October 2006 was supposed to be the month we go Beijing. Unfortunately, as much as we wanted to go, we had to postpone it to next year due to personal reasons - lack of money, lack of leave, just changed job, etc.
Our flight to Tawau was on early Friday morning. Dragging ourselves out of bed in the wee hours of morning is never an easy task especially when we have been having 4 hours of sleep in the last few days. We reached LCCT exactly one hour before departure and managed to check-in on time, had a light breakfast and boarded the 2 hour 45 minute-flight. Tawau airport was only 30 minutes away from the Tawau town. The six of us checked into Dynasty-Monaco Hotel for one night.
After lunch, we departed to visit the Madai caves (1.5 hours away from Tawau), famous for bird's nests. For those of you who are not completely sure what bird's nest is, allow be to elaborate. Bird's nest is an authentic delicacy taken from a swiftlet's nest, it is not made out of twigs and straw, mind you. The nest is made of the bird's hardened gummy saliva, apparently wonderfully yummy to those with an acquired taste for it. It is expensive. We were offered RM5,000 for 1 kg of uncleaned bird's nest and I was told that it was cheap. Anyway, the caves left me with a mark of experience for I have to admit, being some sort of a city-girl, I have never been into any caves, except Batu Caves :-) Indeed it also gave us some interesting shots of photography.
We proceeded to a waterfall in Kunak but it closed by the time we got there. Disappointed, we headed back to Tawau and feasted on a sumptuous array of seafood - crabs, fish, crayfish, tiger prawns, jellyfish. I would say definitely much better than a whole kg of bird's nests. Bernard, you should have been there to take photos of all the food. Later, Kwan brought us to a yacht club, where we sat by the deck, drinking and admiring Kwan and Cheah's collection of photographs. Life is good....
After breakfast the next day, we took a 1 hour and 45 minute-ride by van to Semporna. Our speed boat was already waiting for us when we reached and it took us 30 minutes to get there. It was love at first sight the moment we docked Mabul Island. Whatever I described now would hardly do justice to this place. I have never seen such clear sea water, one can just see right through to the corals and fishes beneath. It's almost heaven! The only thing missing in the next few days were blue skies and fluffy white clouds. The haze came as an uninvited guest.
We took our time walking around the Mabul Sipadan Water Village and explored a nearby Bajau village. When it became too hot and we got a little sunburned, we headed back to the chalet to enjoy the view there. We had lunch followed by siesta before heading out again to catch some evening shots.
It wasn't a easy task trying to find a good spot for sunset and when we did find one, it was the haze that did the damage again.
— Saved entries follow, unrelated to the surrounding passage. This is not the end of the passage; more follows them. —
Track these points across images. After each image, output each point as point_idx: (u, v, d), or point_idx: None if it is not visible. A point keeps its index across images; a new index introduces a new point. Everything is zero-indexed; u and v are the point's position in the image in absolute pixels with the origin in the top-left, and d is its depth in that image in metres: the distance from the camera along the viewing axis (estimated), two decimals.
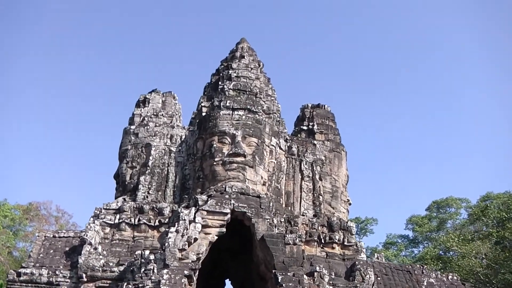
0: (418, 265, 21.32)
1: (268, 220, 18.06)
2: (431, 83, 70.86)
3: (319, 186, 21.11)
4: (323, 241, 19.60)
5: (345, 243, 19.88)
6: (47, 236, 19.80)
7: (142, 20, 75.07)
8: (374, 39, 72.34)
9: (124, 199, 20.26)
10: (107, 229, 19.31)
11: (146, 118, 22.25)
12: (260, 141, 20.18)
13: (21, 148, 65.02)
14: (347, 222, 20.39)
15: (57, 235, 19.85)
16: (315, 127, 22.80)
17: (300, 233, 18.50)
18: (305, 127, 23.08)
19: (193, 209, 17.70)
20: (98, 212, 19.70)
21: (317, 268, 17.42)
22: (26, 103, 66.88)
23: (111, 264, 17.96)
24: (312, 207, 20.66)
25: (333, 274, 18.49)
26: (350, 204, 22.32)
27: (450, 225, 46.51)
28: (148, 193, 20.34)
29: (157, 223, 19.22)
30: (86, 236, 18.33)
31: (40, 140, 67.89)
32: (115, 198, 20.91)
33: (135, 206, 19.74)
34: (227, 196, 18.35)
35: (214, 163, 19.50)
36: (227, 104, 20.74)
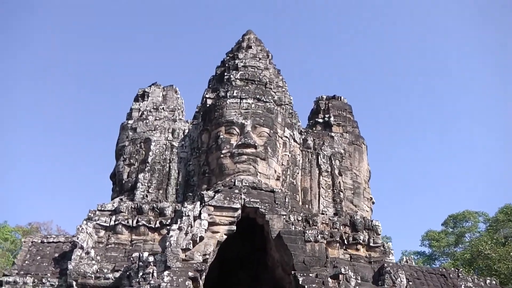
0: (452, 269, 18.89)
1: (284, 216, 15.80)
2: (445, 95, 67.69)
3: (339, 182, 18.87)
4: (346, 242, 17.28)
5: (371, 244, 17.57)
6: (35, 241, 17.51)
7: (142, 16, 70.04)
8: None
9: (121, 199, 18.03)
10: (102, 232, 17.05)
11: (145, 113, 20.16)
12: (272, 131, 18.02)
13: (20, 168, 62.31)
14: (371, 221, 18.07)
15: (45, 241, 17.56)
16: (332, 119, 20.65)
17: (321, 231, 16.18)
18: (320, 120, 20.92)
19: (198, 204, 15.45)
20: (91, 215, 17.46)
21: (342, 270, 15.05)
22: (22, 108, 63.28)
23: (105, 270, 15.64)
24: (332, 204, 18.38)
25: (359, 279, 16.10)
26: (373, 203, 20.01)
27: (469, 238, 44.34)
28: (148, 192, 18.13)
29: (157, 225, 16.95)
30: (77, 239, 16.04)
31: (39, 159, 64.77)
32: (112, 200, 18.68)
33: (133, 206, 17.51)
34: (236, 191, 16.13)
35: (221, 155, 17.32)
36: (234, 94, 18.64)
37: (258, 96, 18.59)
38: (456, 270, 18.48)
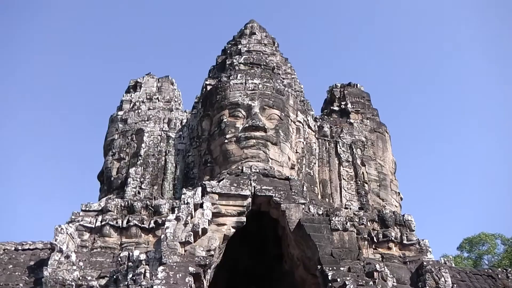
0: (500, 269, 16.12)
1: (303, 206, 13.15)
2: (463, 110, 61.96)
3: (362, 173, 16.27)
4: (375, 240, 14.52)
5: (405, 242, 14.79)
6: (7, 249, 14.73)
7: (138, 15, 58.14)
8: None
9: (110, 198, 15.38)
10: (86, 235, 14.32)
11: (137, 103, 17.70)
12: (283, 114, 15.56)
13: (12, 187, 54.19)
14: (403, 216, 15.36)
15: (20, 248, 14.75)
16: (349, 105, 18.18)
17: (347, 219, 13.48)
18: (336, 108, 18.43)
19: (199, 190, 12.81)
20: (74, 217, 14.76)
21: (377, 267, 12.33)
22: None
23: (88, 277, 12.87)
24: (357, 198, 15.74)
25: (395, 281, 13.33)
26: (401, 198, 17.32)
27: (488, 260, 41.46)
28: (140, 188, 15.50)
29: (152, 225, 14.17)
30: (55, 241, 13.32)
31: (21, 159, 55.87)
32: (98, 201, 16.00)
33: (123, 204, 14.82)
34: (245, 177, 13.53)
35: (226, 141, 14.80)
36: (238, 77, 16.25)
37: (265, 79, 16.22)
38: (505, 270, 15.72)
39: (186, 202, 12.30)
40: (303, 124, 16.37)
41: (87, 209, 14.90)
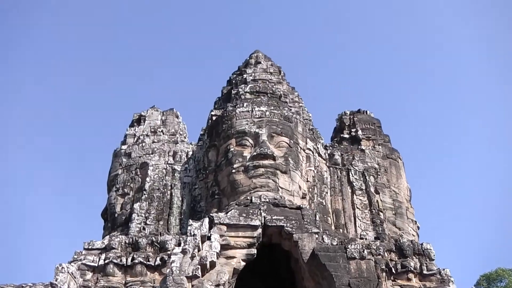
0: None
1: (316, 235, 12.44)
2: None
3: (377, 201, 15.57)
4: (394, 271, 13.68)
5: (425, 272, 13.91)
6: None
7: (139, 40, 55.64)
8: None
9: (114, 235, 14.71)
10: (89, 275, 13.57)
11: (141, 137, 17.20)
12: (292, 141, 15.01)
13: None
14: (421, 244, 14.56)
15: None
16: (360, 132, 17.60)
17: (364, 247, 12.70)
18: (346, 135, 17.85)
19: (206, 221, 12.14)
20: (77, 256, 14.07)
21: None
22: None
23: None
24: (372, 227, 14.98)
25: None
26: (418, 227, 16.53)
27: None
28: (145, 223, 14.84)
29: (158, 262, 13.42)
30: (56, 281, 12.61)
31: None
32: (102, 239, 15.32)
33: (127, 241, 14.13)
34: (254, 207, 12.88)
35: (233, 170, 14.21)
36: (244, 105, 15.81)
37: (272, 108, 15.77)
38: None
39: (192, 234, 11.63)
40: (313, 152, 15.80)
41: (90, 247, 14.22)
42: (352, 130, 17.87)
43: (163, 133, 17.41)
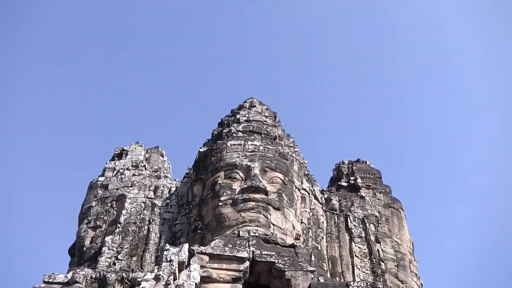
0: None
1: (312, 274, 10.79)
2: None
3: (378, 250, 13.99)
4: None
5: None
6: None
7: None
8: None
9: (79, 268, 12.89)
10: None
11: (121, 170, 15.75)
12: (287, 178, 13.61)
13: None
14: None
15: None
16: (359, 180, 16.29)
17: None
18: (344, 183, 16.52)
19: (186, 247, 10.48)
20: None
21: None
22: None
23: None
24: (372, 277, 13.28)
25: None
26: (422, 284, 14.85)
27: None
28: (117, 258, 13.07)
29: None
30: None
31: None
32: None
33: (94, 276, 12.26)
34: (242, 239, 11.29)
35: (220, 203, 12.68)
36: (236, 140, 14.56)
37: (266, 143, 14.52)
38: None
39: (169, 259, 9.94)
40: (309, 194, 14.38)
41: (50, 280, 12.30)
42: (351, 178, 16.58)
43: (145, 168, 16.00)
Barbecue dinner was considerably good but it was the ambience that was fantastic. Plus we were also graced upon by the Raja Muda of Perlis and his super VIPs who stayed there the same night. The island was well guarded by the police, military and marine, safety wasn't an issue.
A thunderstorm came at 2:00 am. It was a little scary as our chalet faced the open sea. We felt the chalet shook each time lightning struck and thunder rumbled along with strong winds and heavy downpour. Quite an experience, I would say. We woke up slightly before 5:00 am to try our luck on sunrise, hoping the rain would clear the haze and bring back blue skies. Tough luck, the weather was worse than the day before. After breakfast, we took a walk to the resort next door, the Mabul Water Bungalow resort which was just as beautiful, with a spa of its own. We gave up our cameras and went for a dip by the beach. And then it was time to pack up and leave.
We arrived at Semporna and checked into the Seafest Hotel. That afternoon, we chartered a speed boat for a little sea adventure. We were like on a quest to look for the Sea Bajau people. Of course our boatman was very familiar with the surrounding islands and he knew where to take us. To get to Maiga island, we had to pass through certain areas of the sea which was just 3 feet deep. Really interesting, because we could see the deep blue sea in front and at the back of us and here we are, with just 3 feet of water, rocks, corals and lots of starfish. One could of course get down and walk just to experience what it's like to walk in the middle of the ocean but no one wanted to get themselves wet.
The Sea Bajau people were originally from southern Philippines who moved to these islands because of a separatist movement. The island was like a lost paradise, lined with endless rows of tall coconut trees, sand and clear emerald water. There were 2 settlements on the island, one closer to land and the other further out into the shallow waters of the sea. Their huts were made of wood and built on stilts as high as 5 feet. Harvesting seaweed seemed to be their source of income.
Time did not permit us to visit another island so we had to return to Semporna. The next day, we decided to cancel our boat trip to explore other islands. The weather was turning on us and the haze had worsened. We went to the jetty instead and took shots of fishermen turning in their catch for the day. We had an early lunch and departed for Tawau in a hired van. Our flight was only at night, so we had a whole afternoon to kill. We walked around the Tawau town and found a place to eat, drink and hand around. The place served many varieties of "Pan" mee and I had a plate of fried "pan" mee (this is not found in KL) which was really tasty. Kwan and Cheah took us for a hearty dinner and we had the pleasure of meeting with Louis Pang, who joined us for dinner. Kwan and Cheah also drove us to the airport after dinner.
To Kwan and Cheah, thank you so very much for taking the time to bring us around and helping us with all the arrangements for this trip. Overall, we were a little disappointed with the weather but the whole experience made up for it. We will return some day for better photographs.